The World Bank in its latest Africa’s Pulse report revealed that generally, economic growth on the continent will fall to 2.5 this year from the 3.6 percent recorded in 2022.

This is being triggered by rising instability, weak growth in the region’s largest economies including South Africa and Nigeria, further exacebated by lingering uncertainty in the global economy.

The report by the world bank is an analysis of issues shaping Africa’s Economic Future.

Per the report, Ghana’s growth rate will drop by almost 50 percent.

Categorized under non-resource-rich countries, factors that will drag down Ghana’s growth prospects is the persistent high inflation rate lower credit as a result of elevated interest rates, and weakness in the energy sector.

This will lead to reduction in household and industry energy consumption levels.

That is not only Ghana woes, but other elements such as the quest to achieve fiscal consolidation and low agric  yields especially in the cocoa sector has been identified as major hits by the World Bank.

However, the only sector anchoring the growth is the extractive industry due to increase in demand for the oil and gold from Ghana.

But will reverse this slowdown in growth?

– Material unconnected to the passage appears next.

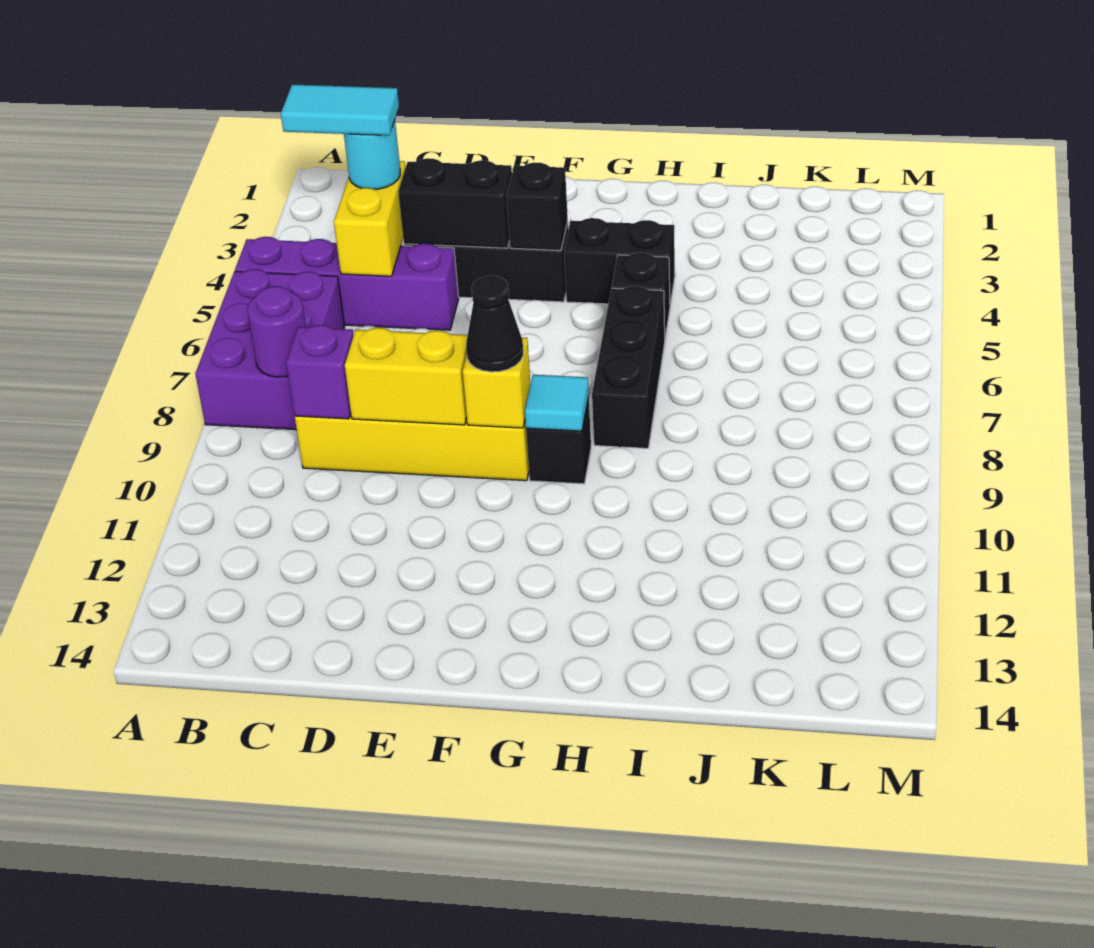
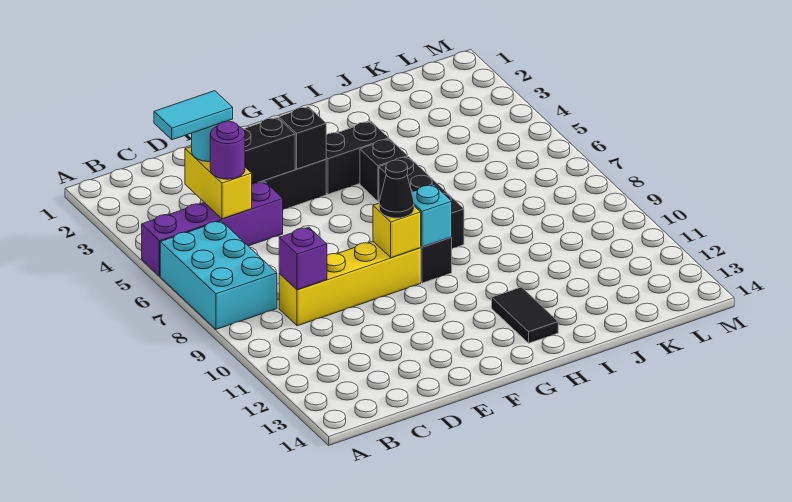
purple 2x3 brick [195,269,345,430] -> cyan 2x3 brick [160,221,277,329]
purple 1x1 round brick [247,286,306,377] -> purple 1x1 round brick moved to [210,121,245,179]
yellow 1x2 brick [345,328,468,425] -> none
cyan 1x1 tile [525,375,589,431] -> cyan 1x1 brick [412,185,452,247]
none -> black 1x2 tile [492,287,558,343]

According to the World Bank this can achieved with the expectations that the country’s debts will be sustained and that, the country’s fiscals will be consolidated plus the elimination of monetary financing of budget deficit.

In the meantime, Finance Lecturer at the University of Ghana Business School, Dr. Patrick Assuming.

He believes that Ghana could expand its growth figures if it remains fiscally disciplined as the electioneering period approaches.

He has also called for a boost in employment in the real sectors of the economy to drive the GDP growth rates.